GIVEN PASSAGE -
=== Begin Enclosure ===

There is a book called Plotto, by William Wallace Cook, originally published in 1928, which purports to contain the basics of every narrative structure you will need for your novel, play, or movie. It is a starting point for struggling fiction writers, bringing together characters and situations from which you can weave your literary masterpiece. It has oft been said that 1984 was a warning, not an instruction manual, because you can read in that 70-year old book, astonishing parallels with what is happening today.

But, guess what, you could easily apply much of Orwell’s dark ‘prophecies’ in reverse to events which happened millennia ago. The Greek myths are filled with portents of doom, with mankind being manipulated by playful, fickle and sometimes evil gods. The only difference today are that the gods are no longer called Zeus, Apollo, Poseidon and Athena, but Bezos, Soros, Gates and Zuckerberg. Wait a minute; that last one – you don’t think he’s… Jewish, maybe? (See how easy this is?)

It would seem on the surface that it takes a great deal of denial of reality, of unquestioning credulity and an enormous effort to maintain the complex narrative of your typical convoluted conspiracy theory. That, in contrast, the simplicity of applying Occam’s Razor would seem so easy that almost nobody could be fooled into falling down the rabbit holes. But there must be something deep in the unconscious that prefers complexity to truth, that prefers a plotto to notto. And when you see this it all suddenly makes sense.

The Norse gods, the Egyptian idols, the fabulous manimals of Indian theology, the dreaming of Australia’s aboriginal people. Everywhere you look in history, from the original creation myths to the highly structured rituals of birth and death and the control hierarchies of the Catholic church, you can see the basics of every modern conspiracy myth. When Jack Nicholson’s Colonel Jessup shouted “You can’t handle the truth!” he was shouting at all of us.

In our world nobody got fired just for being bad at their job, nobody got sick by sheer coincidence and no election was won simply by one side getting more actual votes than the other. We crave complexity; there has to be something more and, to be fair, life seems somehow more vibrant, more edgy, if behind every sleepy community some overlord pulls all the strings. Will 2021 be the year we wake from our own Dream Time, taste the fruit of the tree of knowledge and realise that what we've got is just what we see? I somehow doubt it.

=== End Enclosure ===

WORK REQUEST A -
Print the portion of the essay on conspiracy myths that runs from "But, guess what, you" down to "easy this is?)", reproducing it word for word.
WORK REQUEST B -
Output the lines of the entries verbatim, from the very first line of the entries down through the line containing "Сценарии и репертуар", with both of those lines included and nothing else.
The essay above and the entries that follow are unrelated bodies of material.

Stored data entries -
=== Begin Enclosure ===

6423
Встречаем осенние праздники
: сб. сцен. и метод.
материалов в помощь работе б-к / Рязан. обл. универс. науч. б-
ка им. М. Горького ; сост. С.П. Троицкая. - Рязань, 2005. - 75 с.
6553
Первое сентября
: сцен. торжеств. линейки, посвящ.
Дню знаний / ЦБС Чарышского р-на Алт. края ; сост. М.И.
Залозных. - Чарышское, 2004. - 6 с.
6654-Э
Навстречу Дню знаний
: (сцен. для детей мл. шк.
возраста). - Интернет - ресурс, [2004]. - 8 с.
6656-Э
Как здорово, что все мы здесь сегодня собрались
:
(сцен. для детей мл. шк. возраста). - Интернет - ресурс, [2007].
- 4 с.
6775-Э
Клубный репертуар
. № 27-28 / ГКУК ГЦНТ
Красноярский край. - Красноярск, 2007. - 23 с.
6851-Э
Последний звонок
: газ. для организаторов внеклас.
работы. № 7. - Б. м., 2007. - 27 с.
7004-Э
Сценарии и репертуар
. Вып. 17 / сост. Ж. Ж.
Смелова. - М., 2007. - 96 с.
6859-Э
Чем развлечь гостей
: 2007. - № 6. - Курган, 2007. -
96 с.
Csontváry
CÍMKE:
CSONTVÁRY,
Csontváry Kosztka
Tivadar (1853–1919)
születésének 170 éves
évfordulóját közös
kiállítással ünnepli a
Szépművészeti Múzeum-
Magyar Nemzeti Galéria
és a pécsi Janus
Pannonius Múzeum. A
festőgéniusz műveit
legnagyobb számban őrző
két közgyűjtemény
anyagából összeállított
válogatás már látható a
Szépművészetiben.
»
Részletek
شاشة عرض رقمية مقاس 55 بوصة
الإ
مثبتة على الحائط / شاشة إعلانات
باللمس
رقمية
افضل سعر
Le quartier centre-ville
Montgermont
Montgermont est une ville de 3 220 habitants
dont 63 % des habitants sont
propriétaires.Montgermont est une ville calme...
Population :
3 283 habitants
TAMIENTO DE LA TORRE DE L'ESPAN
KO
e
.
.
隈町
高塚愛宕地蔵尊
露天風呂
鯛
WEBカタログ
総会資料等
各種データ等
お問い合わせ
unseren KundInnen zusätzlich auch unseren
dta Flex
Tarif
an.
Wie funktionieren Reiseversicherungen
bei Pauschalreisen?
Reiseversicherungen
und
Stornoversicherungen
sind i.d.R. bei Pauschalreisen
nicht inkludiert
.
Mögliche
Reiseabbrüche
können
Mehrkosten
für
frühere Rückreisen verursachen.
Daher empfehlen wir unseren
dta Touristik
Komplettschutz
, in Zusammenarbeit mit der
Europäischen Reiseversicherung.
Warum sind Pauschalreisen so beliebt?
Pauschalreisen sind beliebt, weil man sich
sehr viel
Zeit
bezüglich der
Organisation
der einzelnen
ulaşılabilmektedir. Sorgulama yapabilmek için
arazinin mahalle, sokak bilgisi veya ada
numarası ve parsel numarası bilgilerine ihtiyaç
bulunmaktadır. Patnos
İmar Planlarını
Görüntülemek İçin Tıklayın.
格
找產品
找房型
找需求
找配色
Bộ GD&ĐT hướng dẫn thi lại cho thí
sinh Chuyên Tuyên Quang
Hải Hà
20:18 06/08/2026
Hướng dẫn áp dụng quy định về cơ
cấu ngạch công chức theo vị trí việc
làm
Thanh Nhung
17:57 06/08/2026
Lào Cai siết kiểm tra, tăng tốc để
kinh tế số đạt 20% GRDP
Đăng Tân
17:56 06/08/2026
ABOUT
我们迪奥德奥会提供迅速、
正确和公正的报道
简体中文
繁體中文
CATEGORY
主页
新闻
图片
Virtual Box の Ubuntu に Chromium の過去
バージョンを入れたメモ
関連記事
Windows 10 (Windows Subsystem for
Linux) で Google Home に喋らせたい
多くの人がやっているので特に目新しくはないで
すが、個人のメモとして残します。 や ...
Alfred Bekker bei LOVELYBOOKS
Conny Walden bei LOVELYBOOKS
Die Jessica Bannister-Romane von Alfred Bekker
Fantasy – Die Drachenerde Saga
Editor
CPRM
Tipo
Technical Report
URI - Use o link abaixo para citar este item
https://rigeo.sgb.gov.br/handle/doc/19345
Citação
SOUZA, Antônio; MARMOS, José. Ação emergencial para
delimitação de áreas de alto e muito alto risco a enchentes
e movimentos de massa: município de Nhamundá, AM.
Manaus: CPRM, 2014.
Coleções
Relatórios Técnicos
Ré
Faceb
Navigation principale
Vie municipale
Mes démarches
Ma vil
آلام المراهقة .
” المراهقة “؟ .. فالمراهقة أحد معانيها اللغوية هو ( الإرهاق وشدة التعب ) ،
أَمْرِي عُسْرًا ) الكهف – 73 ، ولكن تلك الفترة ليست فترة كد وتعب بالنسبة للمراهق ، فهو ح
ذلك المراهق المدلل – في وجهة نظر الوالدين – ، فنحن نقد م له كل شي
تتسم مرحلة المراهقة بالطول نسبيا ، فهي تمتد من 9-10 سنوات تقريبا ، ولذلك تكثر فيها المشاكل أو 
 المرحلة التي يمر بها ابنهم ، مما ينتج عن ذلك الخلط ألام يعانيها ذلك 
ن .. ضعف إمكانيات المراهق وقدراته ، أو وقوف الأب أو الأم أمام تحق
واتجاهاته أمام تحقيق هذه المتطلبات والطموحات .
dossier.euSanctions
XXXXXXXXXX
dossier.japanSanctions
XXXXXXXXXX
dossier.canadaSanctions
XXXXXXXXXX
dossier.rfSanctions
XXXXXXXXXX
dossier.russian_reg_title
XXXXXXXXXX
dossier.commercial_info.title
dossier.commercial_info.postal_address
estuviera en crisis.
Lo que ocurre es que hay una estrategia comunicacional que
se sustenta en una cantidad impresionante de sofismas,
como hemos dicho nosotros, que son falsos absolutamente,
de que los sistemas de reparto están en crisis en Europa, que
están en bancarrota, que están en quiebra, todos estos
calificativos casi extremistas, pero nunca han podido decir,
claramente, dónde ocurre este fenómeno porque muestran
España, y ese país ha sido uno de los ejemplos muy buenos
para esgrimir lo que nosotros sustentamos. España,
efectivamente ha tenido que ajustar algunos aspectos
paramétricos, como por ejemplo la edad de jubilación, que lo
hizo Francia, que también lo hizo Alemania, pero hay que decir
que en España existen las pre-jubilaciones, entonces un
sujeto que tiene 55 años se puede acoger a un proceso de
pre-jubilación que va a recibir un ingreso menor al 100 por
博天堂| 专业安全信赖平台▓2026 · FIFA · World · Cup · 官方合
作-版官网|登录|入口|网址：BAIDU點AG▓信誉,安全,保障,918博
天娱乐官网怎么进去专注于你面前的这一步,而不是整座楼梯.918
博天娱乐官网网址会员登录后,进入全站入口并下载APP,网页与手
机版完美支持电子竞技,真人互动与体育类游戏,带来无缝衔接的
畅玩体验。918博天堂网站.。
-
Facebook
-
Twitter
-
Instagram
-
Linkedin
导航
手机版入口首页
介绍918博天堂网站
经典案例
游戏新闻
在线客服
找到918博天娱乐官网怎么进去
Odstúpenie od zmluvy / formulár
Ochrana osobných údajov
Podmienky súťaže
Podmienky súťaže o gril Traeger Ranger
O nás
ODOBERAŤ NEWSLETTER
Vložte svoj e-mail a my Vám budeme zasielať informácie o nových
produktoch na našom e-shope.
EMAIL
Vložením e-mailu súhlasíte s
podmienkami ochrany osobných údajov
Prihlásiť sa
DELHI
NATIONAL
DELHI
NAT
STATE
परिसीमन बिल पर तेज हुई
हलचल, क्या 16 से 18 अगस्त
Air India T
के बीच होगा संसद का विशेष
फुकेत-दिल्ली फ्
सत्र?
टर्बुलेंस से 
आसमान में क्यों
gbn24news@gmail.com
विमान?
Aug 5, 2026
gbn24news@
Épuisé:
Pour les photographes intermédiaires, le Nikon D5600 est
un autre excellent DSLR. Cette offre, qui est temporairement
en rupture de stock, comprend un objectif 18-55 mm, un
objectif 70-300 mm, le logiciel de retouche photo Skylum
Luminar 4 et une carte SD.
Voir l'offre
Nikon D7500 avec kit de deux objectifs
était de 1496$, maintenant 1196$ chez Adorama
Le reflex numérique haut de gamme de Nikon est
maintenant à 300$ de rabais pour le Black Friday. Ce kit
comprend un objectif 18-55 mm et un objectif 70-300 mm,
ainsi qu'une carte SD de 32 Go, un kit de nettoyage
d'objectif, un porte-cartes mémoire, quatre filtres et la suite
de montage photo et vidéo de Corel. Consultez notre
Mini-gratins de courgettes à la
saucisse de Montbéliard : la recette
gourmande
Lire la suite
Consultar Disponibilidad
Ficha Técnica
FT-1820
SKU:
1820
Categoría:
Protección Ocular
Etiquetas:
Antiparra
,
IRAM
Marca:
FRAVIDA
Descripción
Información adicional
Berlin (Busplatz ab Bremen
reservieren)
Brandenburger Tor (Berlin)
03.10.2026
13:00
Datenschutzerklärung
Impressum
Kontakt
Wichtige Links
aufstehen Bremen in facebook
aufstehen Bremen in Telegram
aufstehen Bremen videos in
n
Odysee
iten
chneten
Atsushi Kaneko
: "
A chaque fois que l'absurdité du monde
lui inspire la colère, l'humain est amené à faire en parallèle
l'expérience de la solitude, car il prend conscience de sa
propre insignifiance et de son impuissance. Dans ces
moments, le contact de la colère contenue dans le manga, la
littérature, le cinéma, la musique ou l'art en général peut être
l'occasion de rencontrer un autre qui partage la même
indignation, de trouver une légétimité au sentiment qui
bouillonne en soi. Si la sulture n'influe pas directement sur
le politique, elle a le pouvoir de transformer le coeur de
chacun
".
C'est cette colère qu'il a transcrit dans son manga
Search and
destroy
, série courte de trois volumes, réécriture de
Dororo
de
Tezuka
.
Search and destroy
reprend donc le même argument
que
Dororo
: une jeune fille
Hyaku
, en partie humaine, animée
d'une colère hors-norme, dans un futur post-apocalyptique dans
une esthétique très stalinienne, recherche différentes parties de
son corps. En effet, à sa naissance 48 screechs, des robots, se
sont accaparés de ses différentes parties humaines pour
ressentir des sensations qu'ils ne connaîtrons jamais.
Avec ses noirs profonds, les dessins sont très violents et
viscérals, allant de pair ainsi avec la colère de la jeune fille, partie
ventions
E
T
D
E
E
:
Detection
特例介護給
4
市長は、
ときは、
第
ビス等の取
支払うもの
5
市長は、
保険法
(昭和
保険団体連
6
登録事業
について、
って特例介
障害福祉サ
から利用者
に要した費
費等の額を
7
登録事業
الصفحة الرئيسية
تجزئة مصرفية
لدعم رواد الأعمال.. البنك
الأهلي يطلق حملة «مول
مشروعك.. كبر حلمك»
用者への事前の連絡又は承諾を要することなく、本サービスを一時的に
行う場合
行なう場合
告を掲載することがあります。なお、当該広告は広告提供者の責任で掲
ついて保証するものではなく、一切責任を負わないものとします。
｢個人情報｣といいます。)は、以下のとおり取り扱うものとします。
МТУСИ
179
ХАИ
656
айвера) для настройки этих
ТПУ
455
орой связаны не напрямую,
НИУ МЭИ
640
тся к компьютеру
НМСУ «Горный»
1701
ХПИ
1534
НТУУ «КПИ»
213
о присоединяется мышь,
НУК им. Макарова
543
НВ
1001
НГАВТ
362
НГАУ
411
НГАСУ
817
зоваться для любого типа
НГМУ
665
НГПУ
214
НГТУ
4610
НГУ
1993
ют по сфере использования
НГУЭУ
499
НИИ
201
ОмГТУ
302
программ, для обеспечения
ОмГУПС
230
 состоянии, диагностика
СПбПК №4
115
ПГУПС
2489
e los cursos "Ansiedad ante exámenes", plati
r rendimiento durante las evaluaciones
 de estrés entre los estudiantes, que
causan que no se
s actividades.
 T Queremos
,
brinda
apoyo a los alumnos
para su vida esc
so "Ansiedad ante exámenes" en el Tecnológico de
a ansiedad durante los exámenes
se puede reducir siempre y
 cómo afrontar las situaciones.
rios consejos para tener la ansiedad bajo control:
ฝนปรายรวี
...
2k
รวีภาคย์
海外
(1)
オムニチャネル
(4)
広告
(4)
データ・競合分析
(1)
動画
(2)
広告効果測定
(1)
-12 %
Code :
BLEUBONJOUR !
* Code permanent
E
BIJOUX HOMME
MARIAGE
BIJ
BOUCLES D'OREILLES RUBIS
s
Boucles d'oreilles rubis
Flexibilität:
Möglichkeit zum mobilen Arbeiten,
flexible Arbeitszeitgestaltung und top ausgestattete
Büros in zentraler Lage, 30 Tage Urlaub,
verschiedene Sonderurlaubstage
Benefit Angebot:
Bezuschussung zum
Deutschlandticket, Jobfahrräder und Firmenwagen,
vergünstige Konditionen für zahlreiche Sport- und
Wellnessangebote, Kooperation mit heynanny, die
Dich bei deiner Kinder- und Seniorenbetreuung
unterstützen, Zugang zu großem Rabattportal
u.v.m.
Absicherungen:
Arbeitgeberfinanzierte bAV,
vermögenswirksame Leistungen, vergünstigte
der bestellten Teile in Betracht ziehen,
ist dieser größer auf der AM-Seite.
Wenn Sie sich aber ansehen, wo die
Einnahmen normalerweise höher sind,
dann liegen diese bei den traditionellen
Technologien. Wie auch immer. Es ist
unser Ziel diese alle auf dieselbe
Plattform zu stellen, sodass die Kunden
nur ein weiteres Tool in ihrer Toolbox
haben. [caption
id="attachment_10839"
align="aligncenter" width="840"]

=== End Enclosure ===

YOUR SOLUTION A -
But, guess what, you could easily apply much of Orwell’s dark ‘prophecies’ in reverse to events which happened millennia ago. The Greek myths are filled with portents of doom, with mankind being manipulated by playful, fickle and sometimes evil gods. The only difference today are that the gods are no longer called Zeus, Apollo, Poseidon and Athena, but Bezos, Soros, Gates and Zuckerberg. Wait a minute; that last one – you don’t think he’s… Jewish, maybe? (See how easy this is?)

YOUR SOLUTION B -
6423
Встречаем осенние праздники
: сб. сцен. и метод.
материалов в помощь работе б-к / Рязан. обл. универс. науч. б-
ка им. М. Горького ; сост. С.П. Троицкая. - Рязань, 2005. - 75 с.
6553
Первое сентября
: сцен. торжеств. линейки, посвящ.
Дню знаний / ЦБС Чарышского р-на Алт. края ; сост. М.И.
Залозных. - Чарышское, 2004. - 6 с.
6654-Э
Навстречу Дню знаний
: (сцен. для детей мл. шк.
возраста). - Интернет - ресурс, [2004]. - 8 с.
6656-Э
Как здорово, что все мы здесь сегодня собрались
:
(сцен. для детей мл. шк. возраста). - Интернет - ресурс, [2007].
- 4 с.
6775-Э
Клубный репертуар
. № 27-28 / ГКУК ГЦНТ
Красноярский край. - Красноярск, 2007. - 23 с.
6851-Э
Последний звонок
: газ. для организаторов внеклас.
работы. № 7. - Б. м., 2007. - 27 с.
7004-Э
Сценарии и репертуар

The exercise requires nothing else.